Task to carry out →
Set out the lines below as a Markdown table with two columns, Row and Text, giving each line its own numbered row and skipping any blank lines. Leave the pictures out.

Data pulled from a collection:
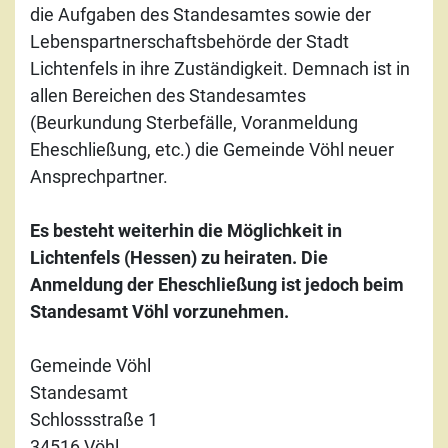
die Aufgaben des Standesamtes sowie der
Lebenspartnerschaftsbehörde der Stadt
Lichtenfels in ihre Zuständigkeit. Demnach ist in
allen Bereichen des Standesamtes
(Beurkundung Sterbefälle, Voranmeldung
Eheschließung, etc.) die Gemeinde Vöhl neuer
Ansprechpartner.
Es besteht weiterhin die Möglichkeit in
Lichtenfels (Hessen) zu heiraten. Die
Anmeldung der Eheschließung ist jedoch beim
Standesamt Vöhl vorzunehmen.
Gemeinde Vöhl
Standesamt
Schlossstraße 1
34516 Vöhl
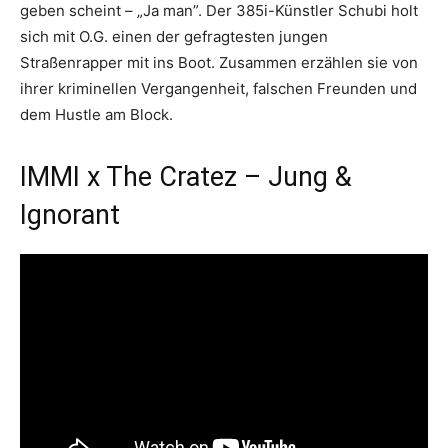
geben scheint – „Ja man”. Der 385i-Künstler Schubi holt
sich mit O.G. einen der gefragtesten jungen
Straßenrapper mit ins Boot. Zusammen erzählen sie von
ihrer kriminellen Vergangenheit, falschen Freunden und
dem Hustle am Block.
IMMI x The Cratez – Jung &
Ignorant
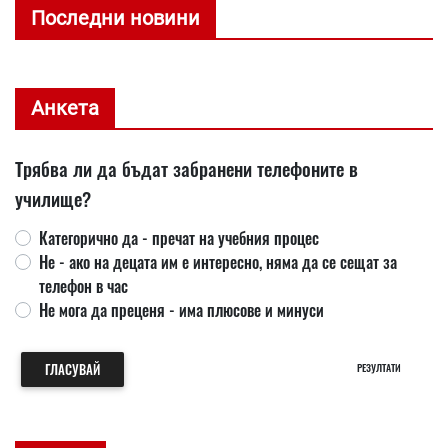
Последни новини
Анкета
Трябва ли да бъдат забранени телефоните в
училище?
Категорично да - пречат на учебния процес
Не - ако на децата им е интересно, няма да се сещат за
телефон в час
Не мога да преценя - има плюсове и минуси
ГЛАСУВАЙ
РЕЗУЛТАТИ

Answer below →
| Row | Text |
|---|---|
| 1 | die Aufgaben des Standesamtes sowie der |
| 2 | Lebenspartnerschaftsbehörde der Stadt |
| 3 | Lichtenfels in ihre Zuständigkeit. Demnach ist in |
| 4 | allen Bereichen des Standesamtes |
| 5 | (Beurkundung Sterbefälle, Voranmeldung |
| 6 | Eheschließung, etc.) die Gemeinde Vöhl neuer |
| 7 | Ansprechpartner. |
| 8 | Es besteht weiterhin die Möglichkeit in |
| 9 | Lichtenfels (Hessen) zu heiraten. Die |
| 10 | Anmeldung der Eheschließung ist jedoch beim |
| 11 | Standesamt Vöhl vorzunehmen. |
| 12 | Gemeinde Vöhl |
| 13 | Standesamt |
| 14 | Schlossstraße 1 |
| 15 | 34516 Vöhl |
| 16 | geben scheint – „Ja man”. Der 385i-Künstler Schubi holt |
| 17 | sich mit O.G. einen der gefragtesten jungen |
| 18 | Straßenrapper mit ins Boot. Zusammen erzählen sie von |
| 19 | ihrer kriminellen Vergangenheit, falschen Freunden und |
| 20 | dem Hustle am Block. |
| 21 | IMMI x The Cratez – Jung & |
| 22 | Ignorant |
| 23 | Последни новини |
| 24 | Анкета |
| 25 | Трябва ли да бъдат забранени телефоните в |
| 26 | училище? |
| 27 | Категорично да - пречат на учебния процес |
| 28 | Не - ако на децата им е интересно, няма да се сещат за |
| 29 | телефон в час |
| 30 | Не мога да преценя - има плюсове и минуси |
| 31 | ГЛАСУВАЙ |
| 32 | РЕЗУЛТАТИ |